There's actually a third problem: if we make the i32 field public, the user can now put any integers into the Keycode at all, bypassing the from_i32 method. So the complex check inside from_i32 is now obsolete. I propose to make the i32 field private and just implement something like into_i32 method for it:

#[derive(Copy, Clone, Eq, PartialEq, Hash, Debug)]
pub struct Keycode(i32);

impl Keycode {
    pub fn into_i32(&self) -> i32 {
        self.0
    }
    pub fn from_i32(n: i32) -> Option<Keycode> { ... }
    ...
} 
Cobrand commented 6 months ago

But it violates naming convention since now we have constants in camel case rather than upper case.

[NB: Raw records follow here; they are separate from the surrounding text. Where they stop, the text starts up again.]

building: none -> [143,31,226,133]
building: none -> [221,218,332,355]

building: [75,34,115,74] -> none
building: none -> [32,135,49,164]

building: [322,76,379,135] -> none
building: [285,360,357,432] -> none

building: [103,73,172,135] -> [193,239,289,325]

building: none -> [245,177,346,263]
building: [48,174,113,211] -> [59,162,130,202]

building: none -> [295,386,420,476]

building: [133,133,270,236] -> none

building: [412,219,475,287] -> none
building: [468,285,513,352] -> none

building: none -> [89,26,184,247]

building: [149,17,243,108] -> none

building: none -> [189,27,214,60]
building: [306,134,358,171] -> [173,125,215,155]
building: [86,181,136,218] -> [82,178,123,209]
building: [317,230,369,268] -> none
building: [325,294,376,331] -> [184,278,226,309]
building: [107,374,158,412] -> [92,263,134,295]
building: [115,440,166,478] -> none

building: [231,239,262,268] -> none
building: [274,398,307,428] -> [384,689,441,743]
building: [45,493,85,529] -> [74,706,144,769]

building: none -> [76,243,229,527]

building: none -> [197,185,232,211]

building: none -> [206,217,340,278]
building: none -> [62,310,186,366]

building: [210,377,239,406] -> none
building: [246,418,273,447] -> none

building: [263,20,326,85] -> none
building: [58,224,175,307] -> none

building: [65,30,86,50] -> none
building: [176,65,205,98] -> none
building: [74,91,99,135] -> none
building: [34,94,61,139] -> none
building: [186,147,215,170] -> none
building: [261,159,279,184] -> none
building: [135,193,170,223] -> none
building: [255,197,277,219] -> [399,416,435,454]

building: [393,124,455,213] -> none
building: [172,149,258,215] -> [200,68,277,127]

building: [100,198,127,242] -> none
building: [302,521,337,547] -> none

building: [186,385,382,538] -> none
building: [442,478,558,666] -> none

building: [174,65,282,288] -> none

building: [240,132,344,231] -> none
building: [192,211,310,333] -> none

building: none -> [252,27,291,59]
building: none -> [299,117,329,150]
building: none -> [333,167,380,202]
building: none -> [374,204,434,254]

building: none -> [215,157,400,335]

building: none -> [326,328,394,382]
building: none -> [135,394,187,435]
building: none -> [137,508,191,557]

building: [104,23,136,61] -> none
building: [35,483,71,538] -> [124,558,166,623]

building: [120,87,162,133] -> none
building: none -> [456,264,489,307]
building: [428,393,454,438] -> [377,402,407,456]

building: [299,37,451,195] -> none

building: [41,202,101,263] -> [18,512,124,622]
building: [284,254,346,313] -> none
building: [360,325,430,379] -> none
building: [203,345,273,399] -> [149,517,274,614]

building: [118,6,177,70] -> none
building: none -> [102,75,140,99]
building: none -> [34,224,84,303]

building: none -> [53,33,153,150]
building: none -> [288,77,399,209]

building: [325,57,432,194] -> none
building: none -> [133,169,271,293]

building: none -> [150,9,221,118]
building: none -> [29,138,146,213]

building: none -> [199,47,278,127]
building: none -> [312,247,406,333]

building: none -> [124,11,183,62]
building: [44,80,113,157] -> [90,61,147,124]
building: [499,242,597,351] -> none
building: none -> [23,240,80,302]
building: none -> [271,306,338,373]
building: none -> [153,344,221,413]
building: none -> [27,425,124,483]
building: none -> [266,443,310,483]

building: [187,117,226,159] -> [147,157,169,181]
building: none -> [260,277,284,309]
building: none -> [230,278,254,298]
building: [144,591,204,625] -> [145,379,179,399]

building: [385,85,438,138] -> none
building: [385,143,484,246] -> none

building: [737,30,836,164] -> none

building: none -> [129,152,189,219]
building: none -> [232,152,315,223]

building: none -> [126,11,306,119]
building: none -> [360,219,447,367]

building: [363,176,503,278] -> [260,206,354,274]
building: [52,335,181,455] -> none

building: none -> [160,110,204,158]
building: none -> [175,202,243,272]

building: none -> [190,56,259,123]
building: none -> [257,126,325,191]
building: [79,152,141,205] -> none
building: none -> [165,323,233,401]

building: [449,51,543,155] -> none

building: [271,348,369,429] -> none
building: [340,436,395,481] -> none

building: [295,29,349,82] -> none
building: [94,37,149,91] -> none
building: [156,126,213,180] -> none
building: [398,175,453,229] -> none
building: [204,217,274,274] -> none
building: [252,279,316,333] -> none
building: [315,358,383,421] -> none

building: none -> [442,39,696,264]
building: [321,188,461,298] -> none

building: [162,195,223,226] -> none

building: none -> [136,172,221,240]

It's only a warning and we can suppress it. People will prefer that to breaking a good portion of their code.

So the complex check inside from_i32 is now obsolete.

Isn't that the point? Keycode can have a lot of possible values depending on the locale, and there are a lot of them that are NOT in the enum. I think this complex check should only exist for scancode, but not for keycode.

Although you are right you could put anycode integer inside, we need to do some tests to see how well does SDL2 handle unknown keycodes.

hvox commented 6 months ago

Ok, I made Keycode into pub struct Keycode(pub i32);, suppressed warnings by #[allow(non_upper_case_globals)] and checked how libsdl2 handle keycode as argument. According to wiki there are only two functions, that accept Keycode as argument: SDL_GetScancodeFromKey and SDL_GetKeyName.

  1. SDL_GetScancodeFromKey is ok: it returns SDL_SCANCODE_UNKNOWN. So Rust code will get None out of Scancode::from_keycode.
  2. SDL_GetKeyName is less ok: it either decides that argument is Unicode codepoint and encodes it as utf-8 string ignoring last 8 bits, or decides that argument is some special character and calls SDL_GetScancodeName on incorrect scancode. SDL_GetScancodeName returns empty string on wrong input and sets error message (the one accessed by SDL_GetError()), which is safe to ignore.

So now if a user puts a random number into a variable of type Keycode the worst thing that will happen is that this user will get unprintable string from the keycode.name().

P.S. The code still checks that argument is non-zero in Keycode::from_i32, since 0 = '\0' = SDLK_UNKNOWN and it is represented by None in Rust code. Other code in Rust-SDL2 relies on Keycode::from_i32 returning None on zero argument.

Cobrand commented 6 months ago

Thank you for doing the tests! In the end, I think Keycode(pub i32) is a bad idea and we should just do Keycode(i32) instead. I was worried setting it to private would break pattern matching code, but it works: https://play.rust-lang.org/?version=stable&mode=debug&edition=2021&gist=70cc74208e4a7ea0284cfa514c7eab49

So a few changes I would do:

Otherwise it seems good!

hvox commented 6 months ago

Hey. The uppercase constants should be the same names as in C code, or just uppercase version of their old names in Rust? I mean if we had variants KpDblVerticalBar and CapsLock in old code(when Keycode was an enum), then in new code how should corresponding constants be named?

  1. KP_DBL_VERTICAL_BAR and CAPS_LOCK.
  2. KP_DBLVERTICALBAR and CAPSLOCK as in corresponding C code.

I feel like the first option might be frustrating for new users coming from C, because some constants they remember by heart have now acquired underscores in random places. So currently I implemented the second option. Did I do the right thing?

Cobrand commented 6 months ago

I think copying C here for the naming is better, but honestly it should not matter that much. It will just fail to compile if someone makes a typo, and most people have autocomplete on anyway.

It looks good to me, before merging I'll try to make a few tests on my own locally with a few projects I have had, we might see new issues arise. Thanks for the PR anyway!